Françoise Sullivan performing Black and Tan, 1948, photographer unknown, Dance Collection Danse Archive, Toronto.
Françoise Sullivan wearing the costume Jean-Paul Mousseau designed for Black and Tan, 1949.
Françoise Sullivan wearing the costume Jean-Paul Mousseau designed for Black and Tan, 1948, photograph by Annette and Basil Zarov, Dance Collection Danse Archive, Toronto.

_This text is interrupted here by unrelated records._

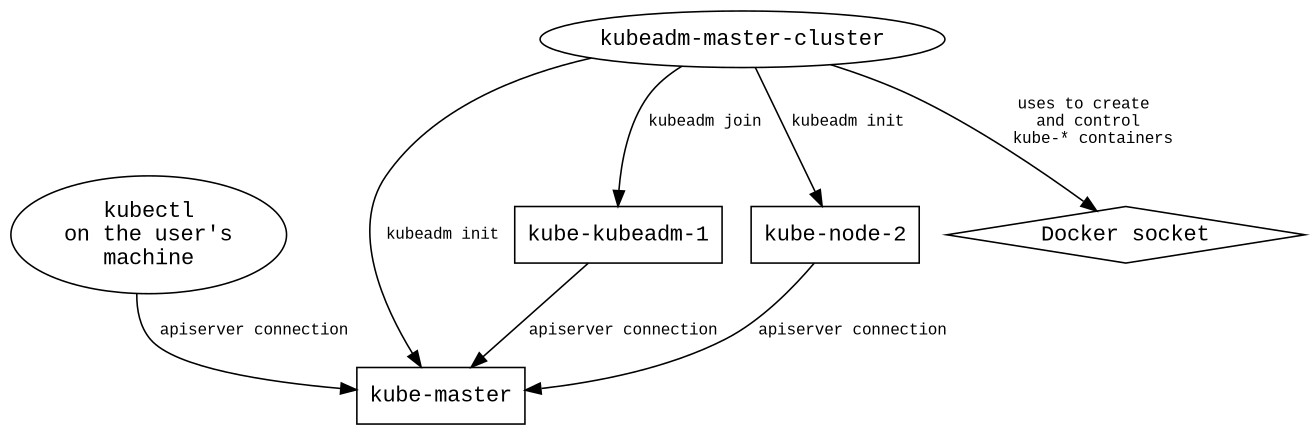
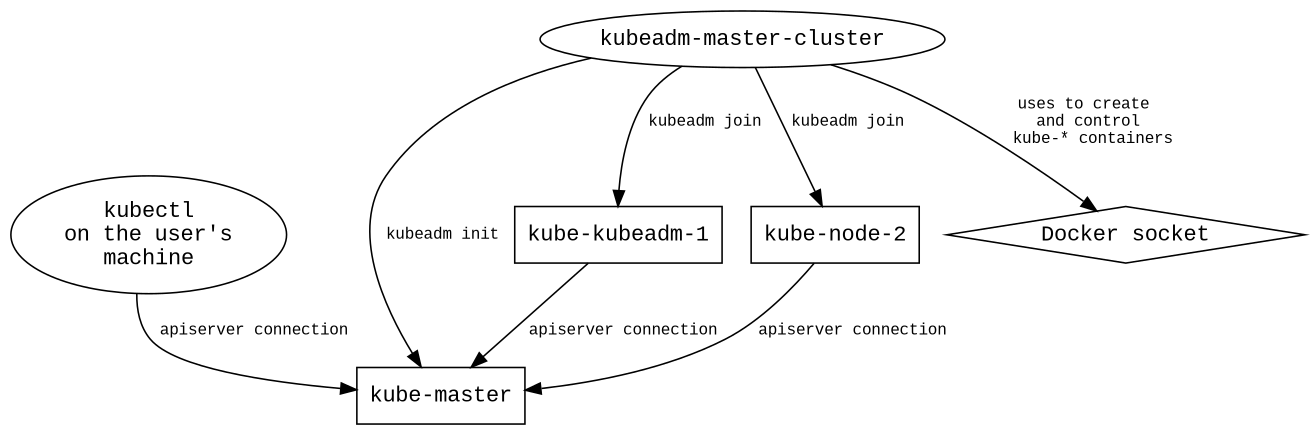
  digraph {
    compound=true
    fontname="Liberation Mono"
    node [fontname="Liberation Mono" shape=rectangle]
    edge [fontname="Liberation Mono" fontsize=10]
    n1 [label="kubectl\non the user's\nmachine" shape=""]
    n2 [label="kube-master"]
    n3 [label="kube-kubeadm-1"]
    n4 [label="kube-node-2"]
    n5 [label="Docker socket" shape=diamond]
    n6 [label="kubeadm-master-cluster" shape=""]
    n1 -> n2 [label=" apiserver connection"]
    n3 -> n2 [label=" apiserver connection"]
    n4 -> n2 [label=" apiserver connection"]
    n6 -> n2 [label="kubeadm init"]
    n6 -> n3 [label="kubeadm join"]
-   n6 -> n4 [label="kubeadm init"]
+   n6 -> n4 [label="kubeadm join"]
    n6 -> n5 [label="uses to create \nand control\n kube-* containers"]
  }
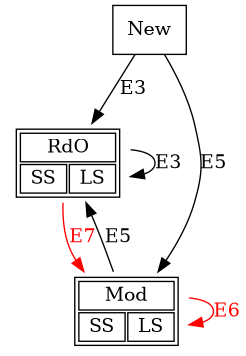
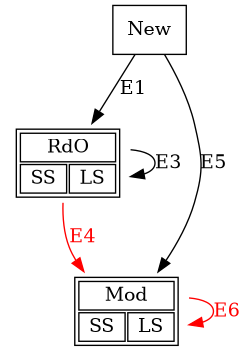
  digraph {
    node [shape=plaintext]
    n1 [label=New shape=rectangle]
    n2 [label=<<TABLE BGCOLOR="white"> <tr>          <td colspan="2">RdO</td>        </tr> <tr>          <td> SS </td>         <td> LS </td>       </tr> </TABLE>>]
    n3 [label=<<TABLE BGCOLOR="white"> <tr>          <td colspan="2">Mod</td>        </tr> <tr>          <td> SS </td>         <td> LS </td>       </tr> </TABLE>>]
-   n1 -> n2 [label=E3]
+   n1 -> n2 [label=E1]
    n1 -> n3 [label=E5]
    n2 -> n2 [label=E3]
-   n2 -> n3 [color=red fontcolor=red label=E7]
-   n3 -> n2 [label=E5]
+   n2 -> n3 [color=red fontcolor=red label=E4]
    n3 -> n3 [color=red fontcolor=red label=E6]
  }
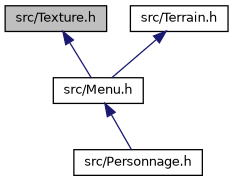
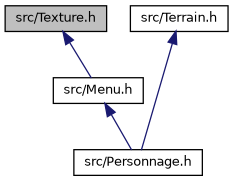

Sullivan had originally planned to dance the piece wearing a fringed shawl she had borrowed from her mother. But her friend, the painter Jean-Paul Mousseau (1927–1991), offered to create a costume for her. Worn over a black leotard, it was made of rope tangled over her arms and legs, and a burlap bodice painted with abstract designs. A burlap cape fastened to the back of her costume swirled around her. She wore a headpiece of snaking, brown rope. The costume enhanced Sullivan’s movements and gave her the appearance of a shaman channelling transcendental energies into the human world.

 

Black and Tan was first presented publicly at Ross House in Montreal in 1948, during a recital that showcased choreographies by Sullivan and by Jeanne Renaud (b. 1928), considered to be the earliest modern dance presentation in Quebec. It evoked Sullivan’s first encounters with jazz music, as well as the African American dance culture she had come across in Harlem when studying dance in New York in the mid-1940s. Named after Ellington’s 1927 jazz composition, it also refers to an expression then used in the American South to designate the bars where people of African, Asian, and European descent were allowed to mingle, listening and dancing to live music.